Sasagawa Takeshi
Department of Orthopedic Surgery, Toyama Prefectural Central Hospital, Toyama City, Japan.
J Spine Surg. 2024 Dec 20;10(4):635-641. doi: 10.21037/jss-24-69. Epub 2024 Nov 8.
There is no consensus on the association between final local kyphosis and residual back pain (RBP) after traumatic vertebral fracture. The aim of this study was to investigate whether there is an association between the final local kyphosis angle and RBP in patients with traumatic vertebral fractures at the thoracolumbar junction who underwent single posterior surgery with percutaneous pedicle screws and implant removal after fracture healing. A second goal was to determine the optimal cut-off value for the final local kyphosis angle with and without RBP.
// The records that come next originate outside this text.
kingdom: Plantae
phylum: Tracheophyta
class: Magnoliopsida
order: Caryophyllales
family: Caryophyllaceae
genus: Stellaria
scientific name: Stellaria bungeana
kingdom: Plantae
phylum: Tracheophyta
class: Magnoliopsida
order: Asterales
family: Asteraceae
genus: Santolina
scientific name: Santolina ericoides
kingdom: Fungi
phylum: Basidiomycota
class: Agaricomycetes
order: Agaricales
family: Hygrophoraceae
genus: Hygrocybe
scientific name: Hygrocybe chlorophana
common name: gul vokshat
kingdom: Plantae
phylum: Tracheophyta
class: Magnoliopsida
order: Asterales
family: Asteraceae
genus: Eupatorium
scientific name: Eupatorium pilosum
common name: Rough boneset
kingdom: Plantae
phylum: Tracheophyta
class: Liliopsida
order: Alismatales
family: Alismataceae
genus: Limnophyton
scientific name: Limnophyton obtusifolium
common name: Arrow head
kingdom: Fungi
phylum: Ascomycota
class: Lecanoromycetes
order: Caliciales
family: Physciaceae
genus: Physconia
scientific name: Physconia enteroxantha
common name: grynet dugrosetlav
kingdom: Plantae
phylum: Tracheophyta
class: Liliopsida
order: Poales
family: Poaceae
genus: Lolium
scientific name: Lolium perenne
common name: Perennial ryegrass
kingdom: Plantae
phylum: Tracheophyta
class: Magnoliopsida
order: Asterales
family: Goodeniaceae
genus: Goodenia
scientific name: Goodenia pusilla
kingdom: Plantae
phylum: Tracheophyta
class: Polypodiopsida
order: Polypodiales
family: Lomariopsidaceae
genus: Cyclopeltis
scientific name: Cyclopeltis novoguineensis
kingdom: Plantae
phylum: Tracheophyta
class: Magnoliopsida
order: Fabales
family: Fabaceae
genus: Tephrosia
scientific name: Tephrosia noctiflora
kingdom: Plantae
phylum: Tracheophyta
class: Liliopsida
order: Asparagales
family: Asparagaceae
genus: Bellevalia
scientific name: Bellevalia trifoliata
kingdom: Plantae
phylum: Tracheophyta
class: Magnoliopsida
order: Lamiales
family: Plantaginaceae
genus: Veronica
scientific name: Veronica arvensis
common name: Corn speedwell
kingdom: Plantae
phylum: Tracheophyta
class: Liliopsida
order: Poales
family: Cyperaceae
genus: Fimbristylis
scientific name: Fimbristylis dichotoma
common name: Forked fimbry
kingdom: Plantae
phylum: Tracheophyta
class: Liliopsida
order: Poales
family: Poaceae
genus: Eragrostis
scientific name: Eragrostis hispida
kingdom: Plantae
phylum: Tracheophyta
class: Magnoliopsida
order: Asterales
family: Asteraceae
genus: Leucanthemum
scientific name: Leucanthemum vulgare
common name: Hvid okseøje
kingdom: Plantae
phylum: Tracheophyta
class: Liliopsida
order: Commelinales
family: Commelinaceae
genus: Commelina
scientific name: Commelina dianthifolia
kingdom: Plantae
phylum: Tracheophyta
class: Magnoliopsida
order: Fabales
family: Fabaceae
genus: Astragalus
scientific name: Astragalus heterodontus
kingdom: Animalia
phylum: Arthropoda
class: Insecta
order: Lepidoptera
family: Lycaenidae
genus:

Twenty-five patients were included in the study. Age, gender, Injury severity score, level of fracture, AO classification, the McCormack Load sharing classification, and range of stabilization were collected. In addition, imaging assessment was performed to evaluate vertebral kyphosis angle, local kyphosis angle (Cobb angle), and the percentage of anterior, middle and posterior vertebral body compression at the time of injury and at the final follow-up after implant removal. The patients were divided into two groups, with and without RBP [Group RBP (+) and Group RBP (-), respectively]. Each variable was compared between groups. Cut-off values were calculated using the Youden index with receiver operating characteristic (ROC) curves.
There were 12 patients in the RBP (+) group and 13 in the RBP (-) group. The two groups were significantly different only for the final local kyphosis angle, with no significant differences for the other variables. The ROC curve of the final local kyphosis angle for RBP had an area under the curve (AUC) of 0.88 (P<0.01). The optimal cut-off value for the final local kyphosis angle for RBP calculated from the Youden index was 15.85°.
There is an association between the final local kyphosis angle and RBP. The optimal cut-off value of the final local kyphosis angle for RBP was approximately 16°.
创伤性椎体骨折后最终局部后凸畸形与残留背痛(RBP)之间的关联尚无定论。本研究的目的是调查在胸腰段交界处发生创伤性椎体骨折且接受了经皮椎弓根螺钉单后路手术并在骨折愈合后取出内固定装置的患者中,最终局部后凸角与RBP之间是否存在关联。第二个目标是确定有无RBP情况下最终局部后凸角的最佳截断值。
本研究纳入了25例患者。收集了年龄、性别、损伤严重程度评分、骨折节段、AO分类、麦科马克负荷分担分类以及固定范围。此外,进行影像学评估以评估损伤时及取出内固定装置后的最终随访时的椎体后凸角、局部后凸角(Cobb角)以及椎体前、中、后柱压缩百分比。患者被分为两组,分别为有RBP组和无RBP组[分别为RBP(+)组和RBP(-)组]。对两组间的每个变量进行比较。使用约登指数和受试者工作特征(ROC)曲线计算截断值。
RBP(+)组有12例患者,RBP(-)组有13例患者。两组仅在最终局部后凸角方面存在显著差异,其他变量无显著差异。RBP的最终局部后凸角的ROC曲线下面积(AUC)为0.88(P<0.01)。根据约登指数计算出的RBP的最终局部后凸角的最佳截断值为15.85°。
最终局部后凸角与RBP之间存在关联。RBP的最终局部后凸角的最佳截断值约为16°。